Terra, libertà, senza confine: non si tratta di un orizzonte romantico e
idealista ma dell'utopia per cui vale la pena restare in piedi. Un'utopia
fatta di pace, di diritti condivisi, di popoli e uomini e donne liberi di
scegliere della propria esistenza e del proprio futuro. Un vero e proprio
orizzonte politico a cui l'immiserimento di questo termine a volte ci ha
disabituato, ma anche una concezione razionale del mondo, di come è, di come
potrebbe essere, di quali siano i meccanismi che ne impediscono il
mutamento.
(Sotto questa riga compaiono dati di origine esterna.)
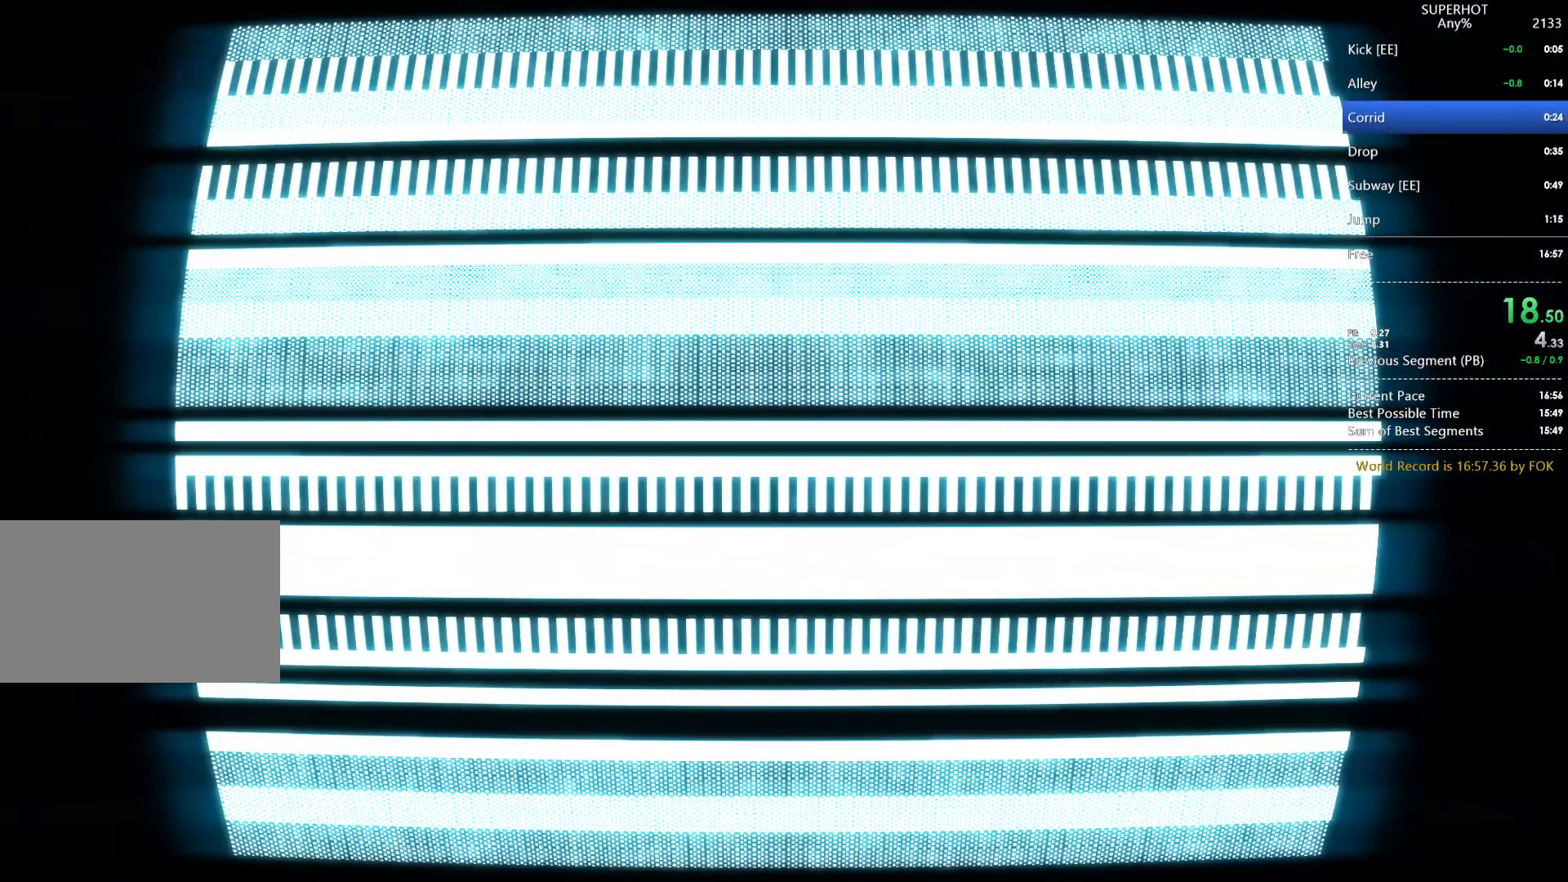
{"keys": ["w"], "mouse": [], "events": []}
Forse perché oltre che parlare, scrivere, lottare, è necessario
amare profondamente le persone e le cause per cui si agisce. Forse perché la
vera politica, quella capace di mutare lo stato di cose esistenti, deve
mantenere al suo interno questo nervo scoperto e totalizzante.

Al ritmo della tastiera arrivano telefonate, messaggi e mail: autorità e
compagne e compagni di strada del passato e del presente. Affiorano ricordi,
più spesso si cade nei silenzi pieni di domande e un dolore feroce passa
attraverso i fili. E piano piano ci si rende conto di come il suo lavoro
abbia sedimentato. Non si tratta di una interpretazione consolatrice, di cui
pure abbiamo bisogno, quanto del percepire una sensazione che forse a Dino
sarebbe piaciuta. Se a Dino Frisullo verrà dedicato il programma di
iniziative che il Comune di Roma ha definito. D'intesa con il tavolo
cittadino per i rifugiati e richiedenti asilo, come ha affermato l'Assessore
alle Politiche Sociali, Raffaella Milano, se da tutto il paese uomini e
donne conservano il ricordo anche flebile di una sua presenza, ciò non è
ascrivibile all'inevitabile retorica che segue ogni morte collettivamente
significativa. Forse significa che una parte viva e dolente del nostro mondo
riesce, anche nel dolore, a riconoscersi, ad avere voglia di stringersi e
farsi forza, perché non si rassegna.

Le impronte lasciate non vanno abbandonate, i tanti dannati per cui Dino si
è battuto non debbono sentirsi lasciati soli. Se oggi, a partire dalle 17,
nell'aula messa a disposizione dalla terza Università, di Roma, in Piazza
Giustiniani, alla fine di via Galvani (ex-Mattatoio), fino a domani
pomeriggio, saranno in tante e in tanti ad andarlo a salutare è perché,
della strada che Dino ha percorso, faranno, faremo, sempre parte.